Let $C = \{ C_1, C_2, \dots, C_K \}$ denote the set of equivalence classes, where $K$ is typically much smaller than the total number of fragments $N$.
For each equivalence class $C_j$:
Fragment Count ($d_j$):
This is the total number of fragments in $C_j$. For example, if 1,000 fragments share the same mapping profile, then $d_j = 1000$.Weight Vector ($\mathbf{w}_j$):
The weight vector $\mathbf{w}_j$ has entries $w_{j,t}$ corresponding to each transcript $t$ that fragments in $C_j$ can map to. Each $w_{j,t}$ represents the average conditional probability $\Pr\{ f \mid t \}$ for fragments in that equivalence class mapping to transcript $t$.
Consider a simplified scenario with three transcripts $t_1$, $t_2$, and $t_3$, and suppose we have the following fragments:
- Fragments $f_1, f_2,$ and $f_3$ all map to both $t_1$ and $t_2$ with similar conditional probabilities.

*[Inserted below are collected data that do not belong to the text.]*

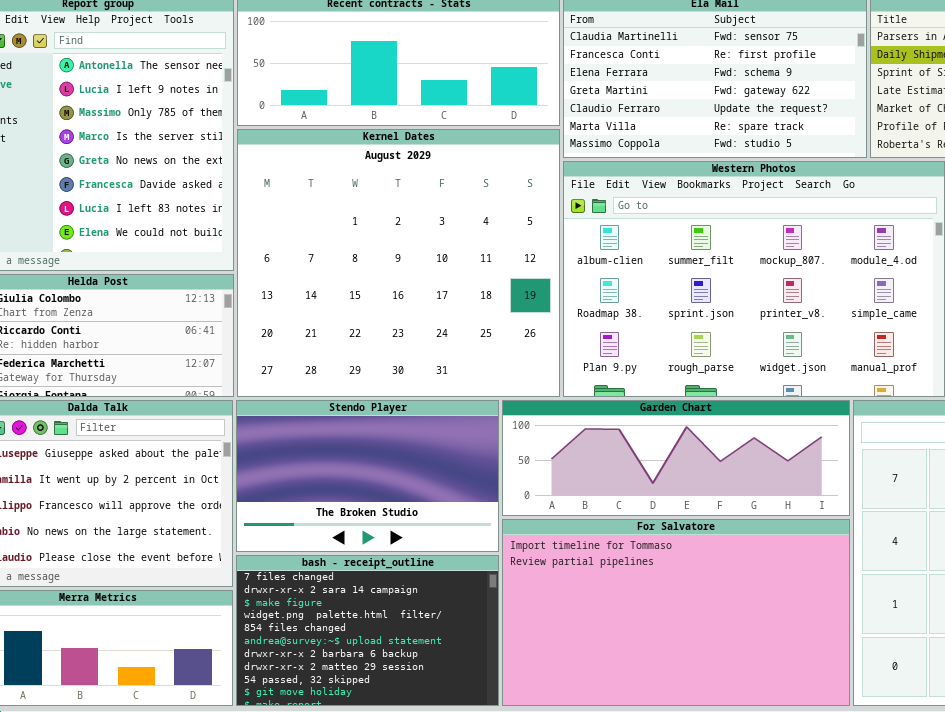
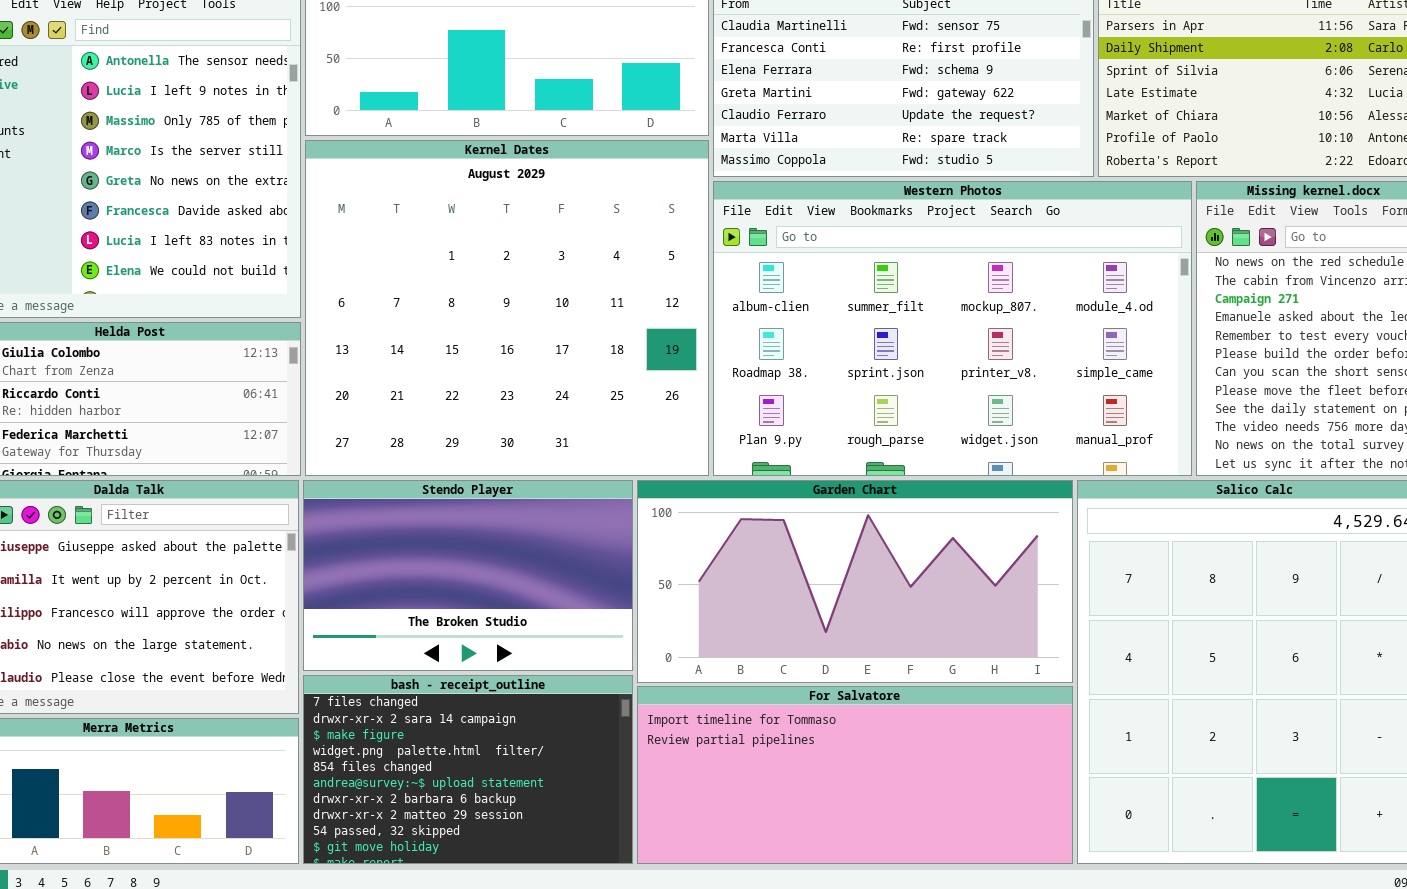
Garden Chart: [502,400,850,516] -> [637,480,1073,683], resized
For Salvatore: [502,519,850,706] -> [637,686,1073,864], resized

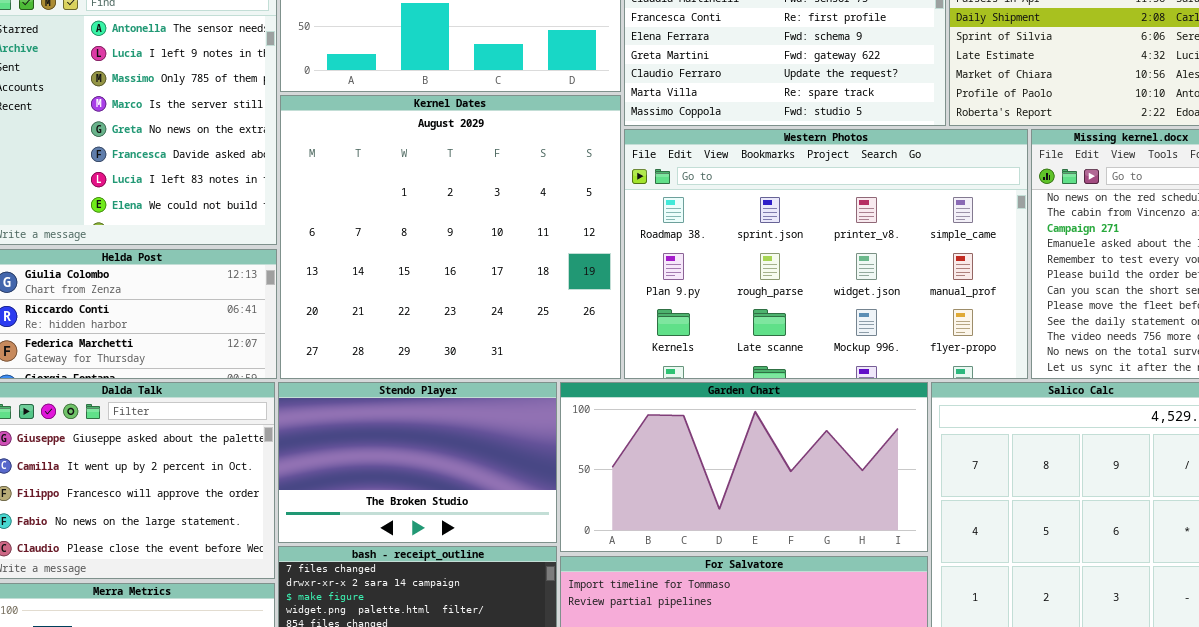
Western Photos: [713,181,1192,476] -> [624,129,1028,379], scrolled down 1 row

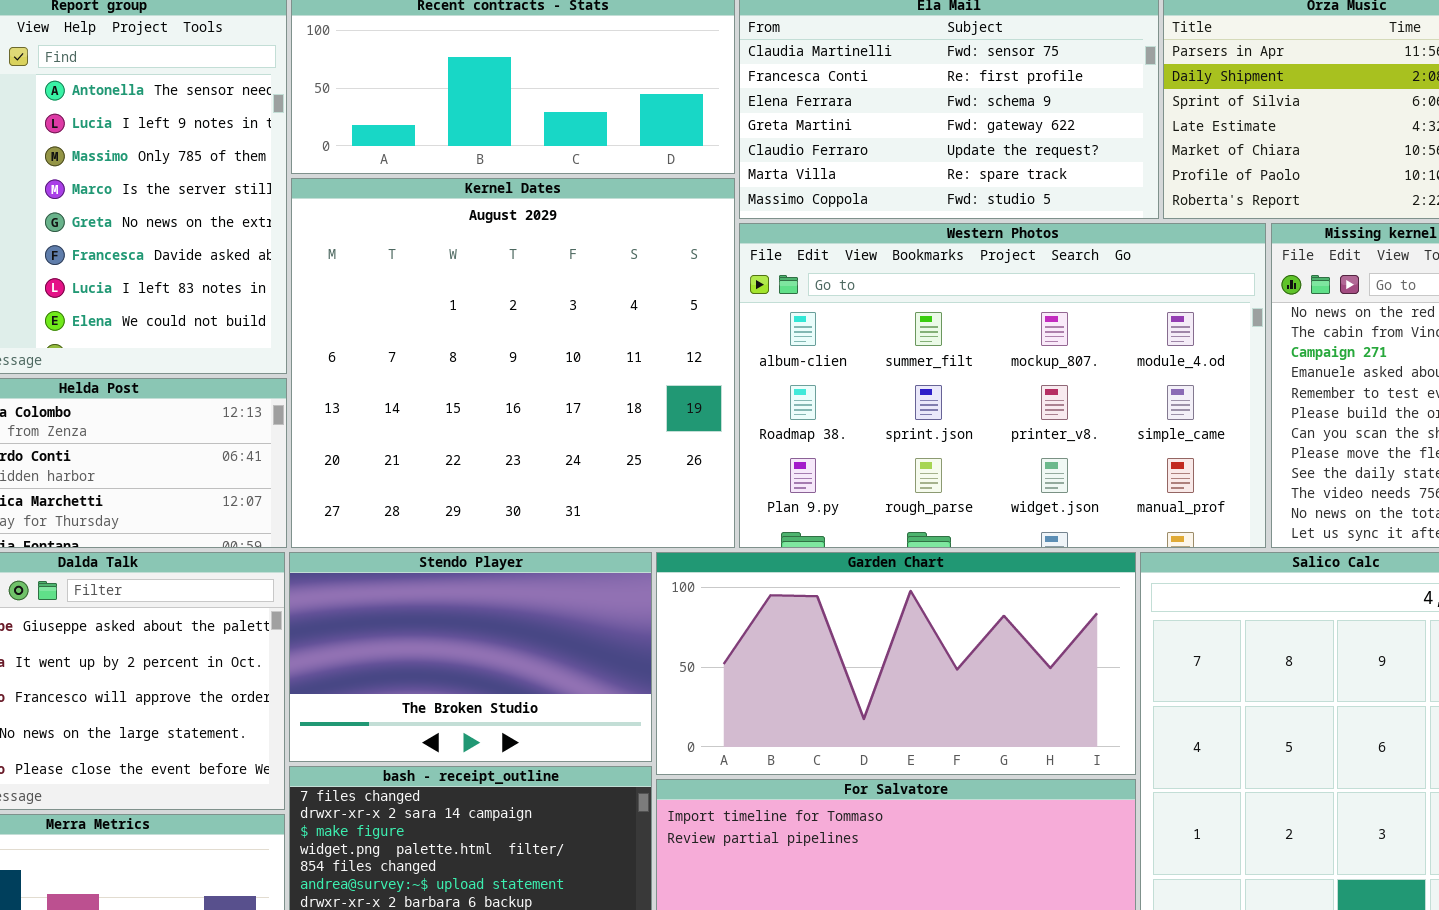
Western Photos: [624,129,1028,379] -> [739,223,1266,548], scrolled up 1 row

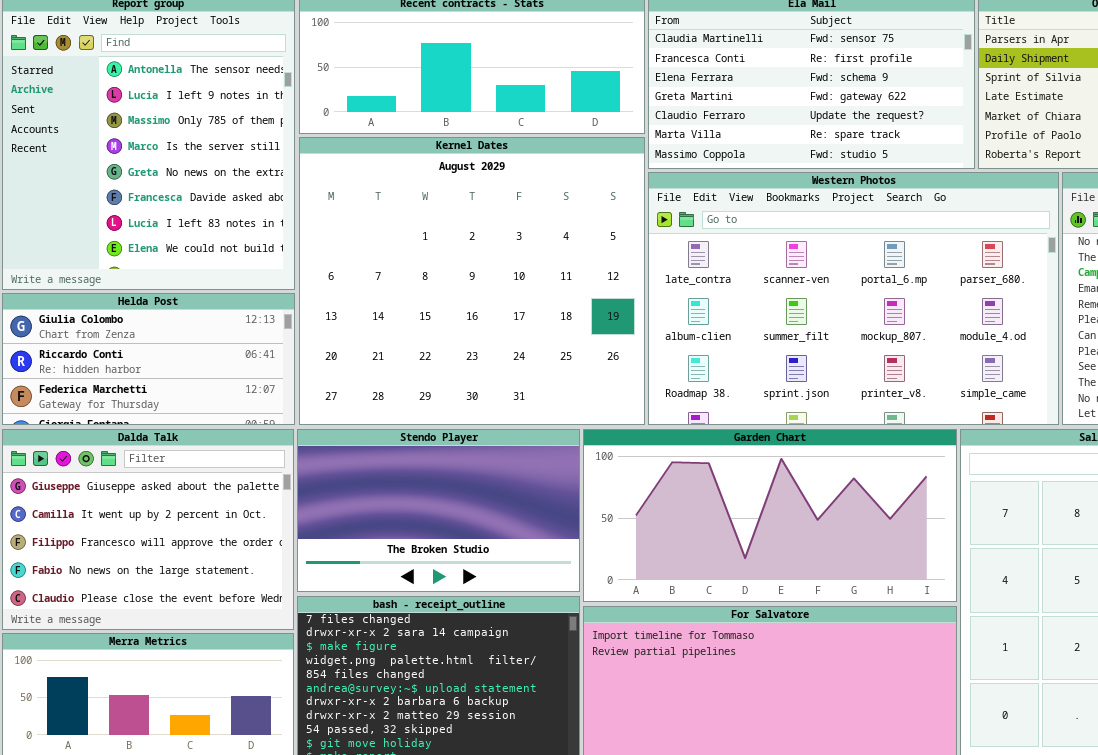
Western Photos: [739,223,1266,548] -> [648,172,1059,425], scrolled up 1 row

- Fragments $f_4$ and $f_5$ map uniquely to $t_3$.
In this case, the fragments $f_1, f_2, f_3$ would be grouped into an equivalence class $C_1$ with:
- $d_1 = 3$ (the number of fragments in the class),
- A weight vector $\mathbf{w}_1$ such that, for instance, $w_{1,t_1} = 0.7$ and $w_{1,t_2} = 0.3$ (indicating that, on average, a fragment in $C_1$ has a 70% chance of originating from $t_1$ and a 30% chance from $t_2$).

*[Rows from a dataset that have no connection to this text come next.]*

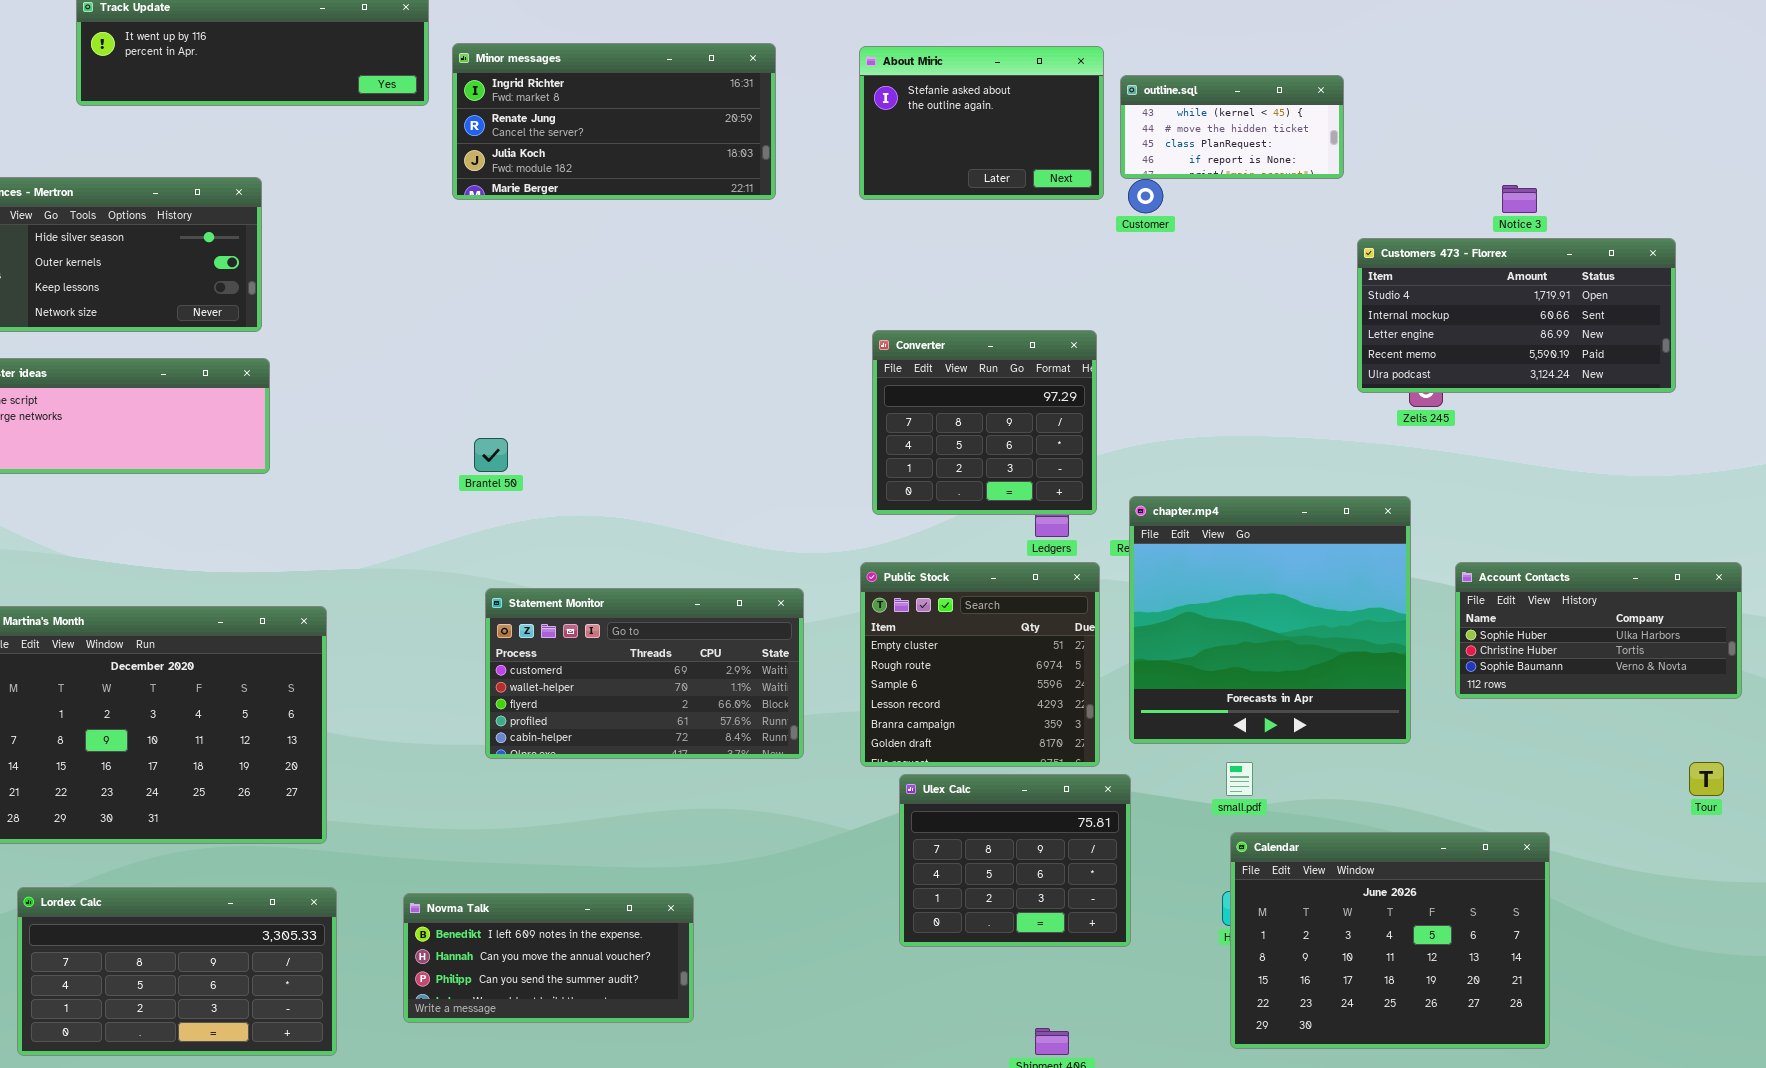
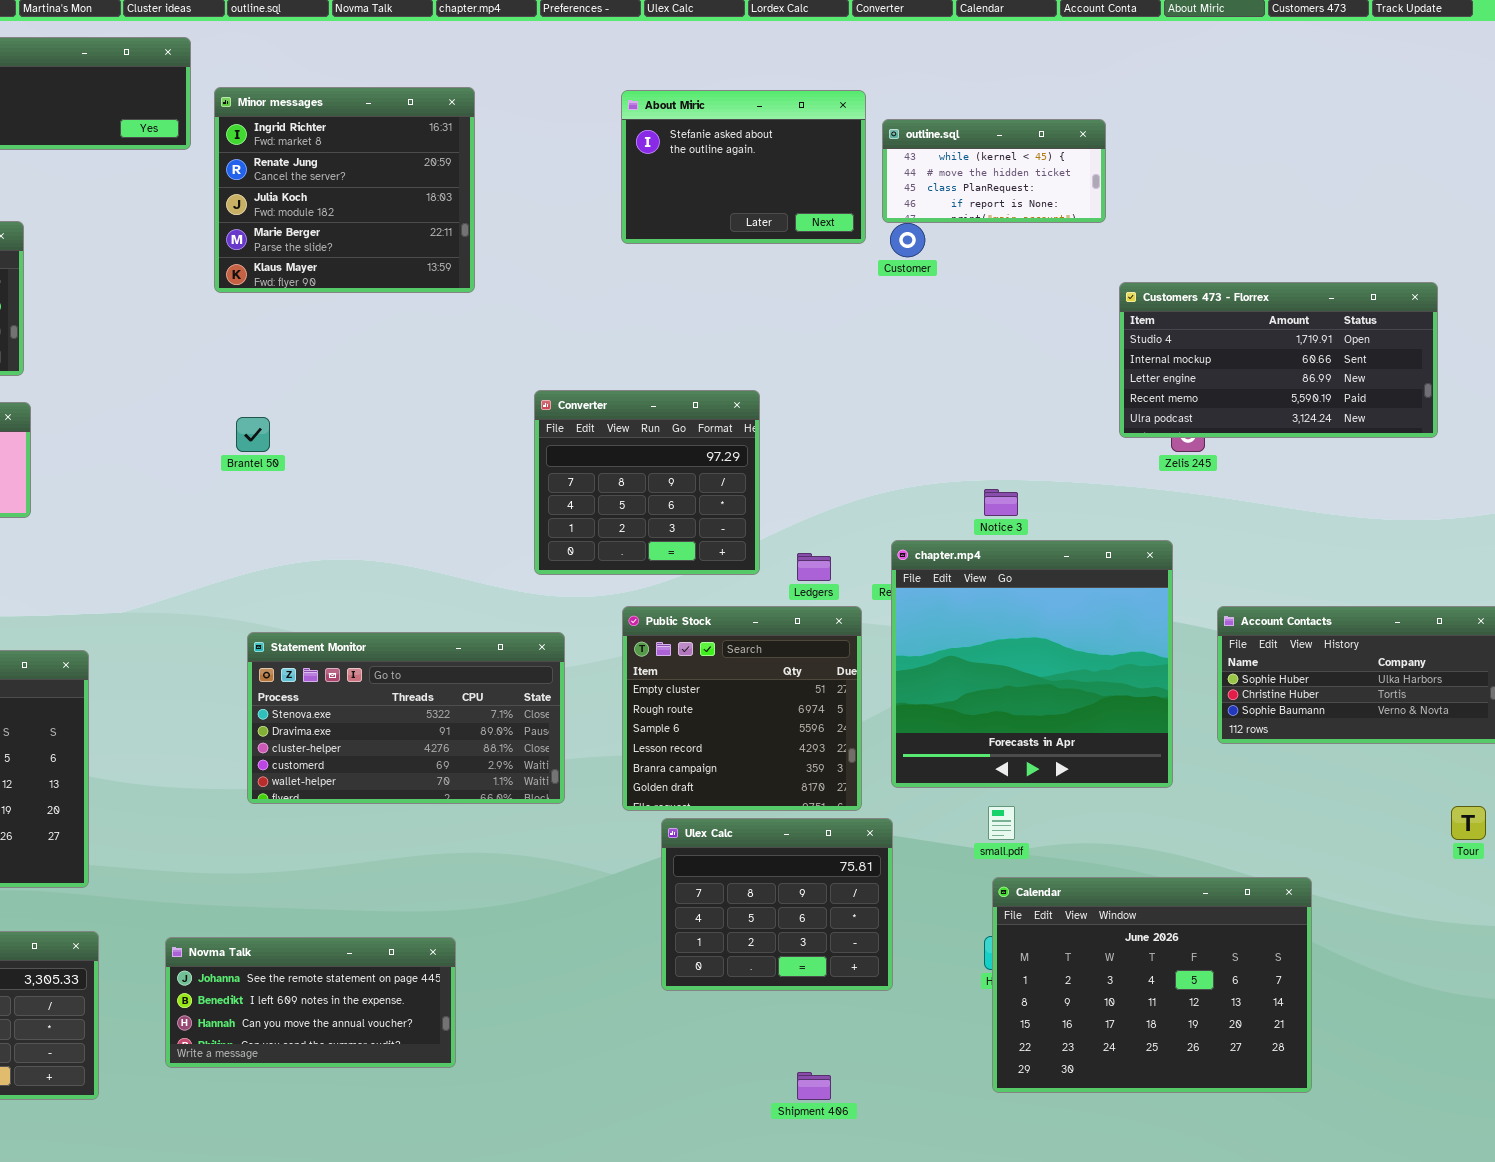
Minor messages: [452,43,776,200] -> [214,87,475,293], resized
Notice 3: [1502,185,1537,213] -> [984,489,1018,516], moved
Converter: [872,330,1097,515] -> [534,390,760,575], moved
Brantel 50: [474,438,508,472] -> [236,417,270,452], moved
Statement Monitor: [485,588,804,759] -> [247,632,565,804], scrolled up 3 rows
Novma Talk: [403,893,694,1023] -> [165,937,456,1068], scrolled up 1 row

Meanwhile, fragments $f_4$ and $f_5$ would each form (or be grouped into) an equivalence class $C_2$ with:
- $d_2 = 2$,
- A weight vector $\mathbf{w}_2$ where $w_{2,t_3} = 1.0$ (since these fragments map uniquely to $t_3$).
The benefit of rich equivalence classes becomes evident in the factorization of the likelihood function. Instead of summing over each individual fragment, the likelihood can be reformulated in terms of the equivalence classes:
$$ L(\pmb{\tau}) \propto \prod_{j=1}^{K} \left( \sum_{t \in T_j} w_{j,t} \, \tau_t \right)^{d_j}, $$where:
- $\tau_t$ is the relative abundance of transcript $t$,
- $T_j$ is the set of transcripts that the fragments in equivalence class $C_j$ can map to,
- $w_{j,t}$ are the entries of the weight vector $\mathbf{w}_j$, and
- $d_j$ is the number of fragments in $C_j$.
This reformulation drastically reduces the computational burden since the product now runs over $K$ equivalence classes rather than over $N$ individual fragments.